The neurone computes the weighted sum of its inputs and fires if this sum is above a certain threshold. Its firing rate depends on the strength of the inputs. The firing rate is computed by an activation function. This activation function is important because it gives the system its non linear behaviour.

There are several types activation functions. The following table summarises the most important ones:

Function	Graph	Description
Sigmoid or Logistic Activation Function		The Sigmoid Function curve looks like a S-shape. Advantages: maps nicely with probabilities as it varies from 0 to 1.
Tanh or hyperbolic tangent Activation Function		Tanh is also like logistic sigmoid but better. The range of the tanh function is from (-1 to 1). tanh is also sigmoidal (s – shaped). Advantages: In this function the negative inputs are mapped strongly to negative values and the zero inputs will be mapped near zero in the tanh graph.
ReLU (Rectified Linear Unit) Activation Function		This is the most used activation function in the world right now.Since, it is used in almost all the convolutional neural networks or deep learning. Disadvantage: The negative values become zero immediately which decreases the ability of the model to fit or train from the data properly
Leaky ReLU		It is an attempt to solve the dying ReLU problem. The leak helps to increase the range of the ReLU function. Usually, the value of a is 0.01 or so.

Overview of Convolutional Neural Networks

The core building block of neural networks is the layer. The layer process data like a filter. Data goes in, and it comes out in another form. Layers extract representations out of the data and feed it to the next layer. Most of deep learning consists of chaining together such layers.

More specifically, the architecture of the CNN is shown in the following figure.

There are six different types of layers in a CNN

The Input layer: contain the input data – sound, text or image
Convolution layer: perform a convolution operation on the input (hence the name of the architecture)
Pooling layer: Reduces the size of the input via a pooling operation, typically average or max.
Fully connected layer: serves as a classifier.
Softmax: Logistic is used for binary classification and softmax is for multi-classification.
Output layer: Represents the classes.

Every layer has a specific function and feed into the next layer.

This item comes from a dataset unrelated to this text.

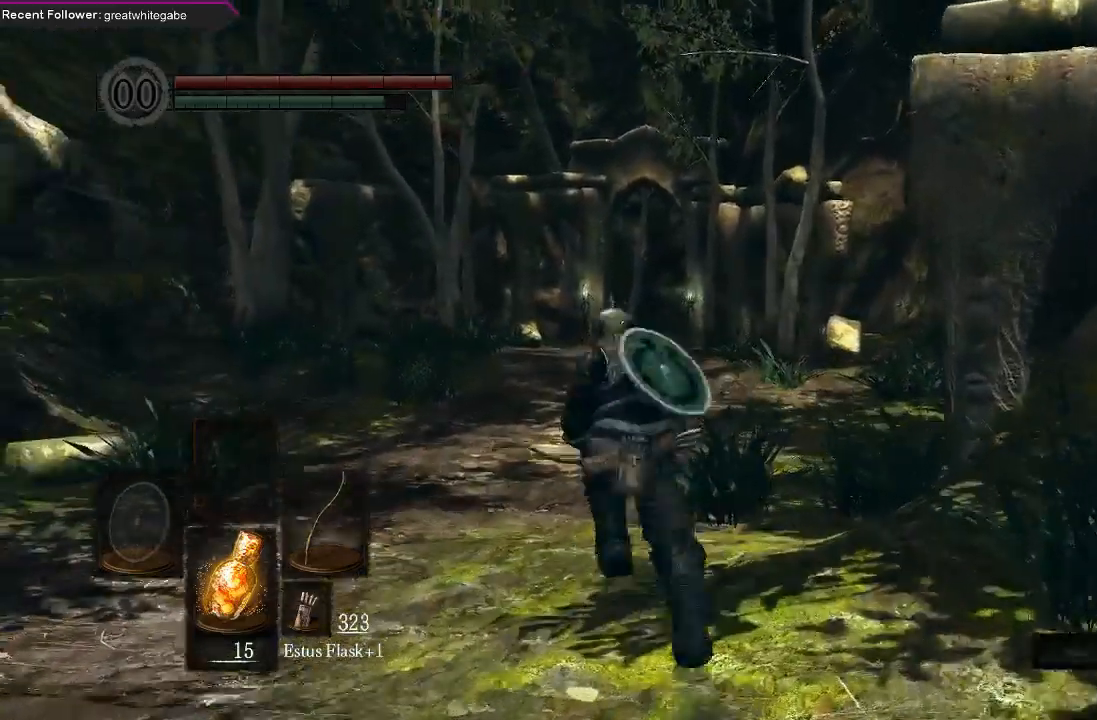
{"buttons": ["B"], "left_stick": "up", "right_stick": "center", "events": []}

The convolution operation changes the representation of an image, starting from raw pixels at one end, to a higher level representation using successive convolution layers. As the system goes through multiple Convolutional Layers, it is basically performing non-linear transformations so similar images are clustered closer to each other. This enables the classification operation to happen using a simple linear classifier in the final layer of the network. The Fully Connected layer that is just prior to the Output Layer, is called the Fully Connected layer, and it contains a high-dimensional representation of the input image. Adding Fully Connected layers to a ConvNet leads to an enormous increase in the number of parameters.

Fundamental concepts

Input layer:From Scalars to Tensors

CNNs ingest and process data as tensors, and tensors are matrices of numbers of higher dimensions.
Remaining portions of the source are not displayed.